Lo triste y asombroso es que en una misma semana murieron Juan de Alcántara y Juan de Alcántara. Desde el Perú nos habíamos acostumbrado a llamarlos Tierrafirme y el Marino, y casi habíamos olvidado sus nombres de pila, de modo que sólo después caímos en la cuenta de que dos hombres del mismo nombre habían muerto en el mismo trayecto del viaje. Juan de Alcántara, el de tierra firme, murió de fiebres o del mal influjo de unas aguas empozadas que bebió en una isla. Y dos días después Juan de Alcántara, el Marino, nuestro almirante del bergantín, murió por flecha de indio. Semejante simetría era sin duda un mensaje de Dios, uno de esos mensajes sobrenaturales que uno vuelve a interrogar muchas veces, pero que no descifra jamás.

Después del episodio de la ballesta habíamos navegado casi un mes cuando vimos la canoa grande de los niños. Iban por lo menos diez niños en ella, y sólo unos remaban, porque los otros llevaban animales consigo. Una pequeña tenía abrazado a su cuerpo uno de esos monos de los árboles que son los más lentos de todos, y a los que los españoles de las islas llaman pericos ligeros, por burlarse de su lentitud. Un niño de unos doce años jugaba con una tortuga grande que cazaba moscardones verdes del río. Y otro de esa edad, desnudo como los demás en la proa de su árbol del agua, llevaba anudada a su cintura una serpiente tan grande, que sosteniendo su largo cuerpo jugaba a dejarla sumergir la cabeza en el agua, y cuando la serpiente, más mansa que una tortuga, ya se creía libre en la dicha del río, el niño la atraía de nuevo hacia él en una especie de danza. Otro mantenía como hechizado a uno de esos cusumbos inquietos de cola frondosa y rayada y hocico alargado, y el último llevaba sobre una rama dos papagayos de colores vivísimos. En cualquier otra circunstancia nuestros hombres habrían procedido al asalto, bien por obtener información o por el afán de atrapar a los animales, pero en aquel momento la imagen de la barca silenciosa con sus niños y sus animales fue tan extraña y cautivante que todos nos quedamos silenciosos mirándolos, tratando de no hacer el menor ruido para que el espectáculo no se malograra, y más tarde la noche nos robó por los caños aquella aparición que parecía un sueño.
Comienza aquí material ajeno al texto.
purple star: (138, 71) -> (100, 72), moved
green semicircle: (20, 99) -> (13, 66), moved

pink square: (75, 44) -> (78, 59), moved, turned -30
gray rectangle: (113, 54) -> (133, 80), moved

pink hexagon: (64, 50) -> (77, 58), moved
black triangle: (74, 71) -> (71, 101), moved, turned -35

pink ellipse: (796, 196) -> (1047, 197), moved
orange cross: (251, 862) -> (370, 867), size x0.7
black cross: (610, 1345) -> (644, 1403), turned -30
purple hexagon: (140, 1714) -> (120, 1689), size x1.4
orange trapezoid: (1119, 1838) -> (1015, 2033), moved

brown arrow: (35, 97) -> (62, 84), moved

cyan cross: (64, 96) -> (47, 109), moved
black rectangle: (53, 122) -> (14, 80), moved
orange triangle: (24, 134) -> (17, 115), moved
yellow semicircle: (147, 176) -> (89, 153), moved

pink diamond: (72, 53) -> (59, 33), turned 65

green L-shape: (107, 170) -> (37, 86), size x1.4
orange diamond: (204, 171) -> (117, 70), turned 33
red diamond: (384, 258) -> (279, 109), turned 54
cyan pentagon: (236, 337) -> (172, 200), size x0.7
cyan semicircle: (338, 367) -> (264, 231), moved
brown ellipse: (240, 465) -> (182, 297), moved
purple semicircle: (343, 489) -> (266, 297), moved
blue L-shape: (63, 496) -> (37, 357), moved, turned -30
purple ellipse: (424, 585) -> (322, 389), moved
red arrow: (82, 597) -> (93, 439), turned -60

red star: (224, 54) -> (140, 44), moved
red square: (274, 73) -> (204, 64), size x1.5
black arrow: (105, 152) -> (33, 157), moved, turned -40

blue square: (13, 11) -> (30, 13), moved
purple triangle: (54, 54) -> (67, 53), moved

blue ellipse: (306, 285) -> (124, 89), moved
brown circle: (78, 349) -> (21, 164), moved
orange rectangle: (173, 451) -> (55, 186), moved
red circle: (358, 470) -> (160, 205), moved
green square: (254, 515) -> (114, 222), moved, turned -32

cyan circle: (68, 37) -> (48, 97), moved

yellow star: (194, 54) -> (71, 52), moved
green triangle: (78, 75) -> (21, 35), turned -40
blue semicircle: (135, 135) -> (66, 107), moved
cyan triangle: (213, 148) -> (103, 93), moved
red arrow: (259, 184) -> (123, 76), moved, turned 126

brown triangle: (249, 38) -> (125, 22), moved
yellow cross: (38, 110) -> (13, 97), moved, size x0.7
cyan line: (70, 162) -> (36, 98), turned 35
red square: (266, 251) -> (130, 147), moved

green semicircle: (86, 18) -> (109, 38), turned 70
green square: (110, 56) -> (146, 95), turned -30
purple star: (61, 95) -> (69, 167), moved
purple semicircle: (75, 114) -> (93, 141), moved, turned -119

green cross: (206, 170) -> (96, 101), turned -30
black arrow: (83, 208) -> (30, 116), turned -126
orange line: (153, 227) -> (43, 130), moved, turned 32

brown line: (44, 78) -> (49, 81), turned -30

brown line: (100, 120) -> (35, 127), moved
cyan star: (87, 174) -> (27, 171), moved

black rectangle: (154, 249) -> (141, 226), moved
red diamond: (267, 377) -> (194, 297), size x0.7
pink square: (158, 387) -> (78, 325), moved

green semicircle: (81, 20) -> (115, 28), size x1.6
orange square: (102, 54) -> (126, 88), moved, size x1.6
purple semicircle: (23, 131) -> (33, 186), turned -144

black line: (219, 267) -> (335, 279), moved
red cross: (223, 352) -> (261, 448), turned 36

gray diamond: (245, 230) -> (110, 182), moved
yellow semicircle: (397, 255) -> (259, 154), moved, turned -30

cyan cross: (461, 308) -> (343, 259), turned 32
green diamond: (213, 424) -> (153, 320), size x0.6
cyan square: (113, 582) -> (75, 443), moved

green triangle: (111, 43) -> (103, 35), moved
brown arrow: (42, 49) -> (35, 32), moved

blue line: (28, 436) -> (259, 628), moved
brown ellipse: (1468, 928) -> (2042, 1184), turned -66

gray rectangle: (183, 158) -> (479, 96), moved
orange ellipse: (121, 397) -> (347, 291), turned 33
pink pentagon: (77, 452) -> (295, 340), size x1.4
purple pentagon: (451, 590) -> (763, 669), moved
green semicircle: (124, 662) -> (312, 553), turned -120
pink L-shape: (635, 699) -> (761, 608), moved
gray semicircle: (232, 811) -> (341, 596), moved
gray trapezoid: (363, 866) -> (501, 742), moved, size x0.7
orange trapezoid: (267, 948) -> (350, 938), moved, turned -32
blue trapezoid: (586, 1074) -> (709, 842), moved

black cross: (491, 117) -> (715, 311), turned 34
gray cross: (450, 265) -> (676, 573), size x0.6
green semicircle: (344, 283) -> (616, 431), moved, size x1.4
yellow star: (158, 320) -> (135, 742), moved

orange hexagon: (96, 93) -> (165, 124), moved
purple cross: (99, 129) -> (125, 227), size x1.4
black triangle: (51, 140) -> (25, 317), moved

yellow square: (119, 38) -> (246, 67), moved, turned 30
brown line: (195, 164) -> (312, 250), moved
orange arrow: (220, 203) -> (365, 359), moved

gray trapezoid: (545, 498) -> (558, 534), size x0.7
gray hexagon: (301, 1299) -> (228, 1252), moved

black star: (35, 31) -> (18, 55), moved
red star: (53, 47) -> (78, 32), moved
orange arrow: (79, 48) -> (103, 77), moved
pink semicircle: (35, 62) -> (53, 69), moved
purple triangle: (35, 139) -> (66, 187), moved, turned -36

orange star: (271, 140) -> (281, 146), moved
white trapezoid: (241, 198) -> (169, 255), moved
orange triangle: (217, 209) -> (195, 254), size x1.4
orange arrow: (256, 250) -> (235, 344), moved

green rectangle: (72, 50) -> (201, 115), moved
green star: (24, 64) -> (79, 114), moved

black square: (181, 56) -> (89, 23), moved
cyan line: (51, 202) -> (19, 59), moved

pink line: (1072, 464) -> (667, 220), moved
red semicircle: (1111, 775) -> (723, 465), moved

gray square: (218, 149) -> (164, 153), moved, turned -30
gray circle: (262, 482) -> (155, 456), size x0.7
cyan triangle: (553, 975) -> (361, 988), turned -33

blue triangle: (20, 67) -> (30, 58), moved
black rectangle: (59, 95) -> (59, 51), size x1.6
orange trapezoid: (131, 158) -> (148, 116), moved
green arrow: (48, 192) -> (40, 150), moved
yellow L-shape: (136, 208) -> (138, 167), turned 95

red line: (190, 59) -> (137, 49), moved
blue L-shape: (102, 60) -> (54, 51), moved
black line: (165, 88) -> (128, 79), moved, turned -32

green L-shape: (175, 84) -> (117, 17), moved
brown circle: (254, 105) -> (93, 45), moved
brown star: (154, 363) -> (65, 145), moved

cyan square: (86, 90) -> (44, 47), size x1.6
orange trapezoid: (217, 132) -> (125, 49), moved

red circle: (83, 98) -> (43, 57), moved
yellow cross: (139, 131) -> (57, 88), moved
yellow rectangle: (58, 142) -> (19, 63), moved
La noche más extraña del viaje fue la que siguió a aquella tarde. Nadie parecía querer dormir, como si tuviéramos miedo, no del sitio aquel, sino de los sueños que el sitio pudiera provocarnos. Estábamos entrando en Machiparo, y fue al amanecer del día siguiente cuando la confluencia del río que nos llevaba con otro muy distinto nos pareció una prolongación de las magias del día anterior. Bajábamos por el amplísimo río de color amarillo, cuando desde la izquierda cargó sobre nosotros un río tan oscuro que a primera vista parecía negro. Y cuando las aguas se encontraron nos sorprendió ver que no se mezclaban, sino que avanzaron una junto a la otra, formando como una línea ondulante allí donde debían mezclarse, y siguieron así como ríos gemelos muchas leguas abajo, sin confundir esas aguas que eran la sangre de dos mundos distintos.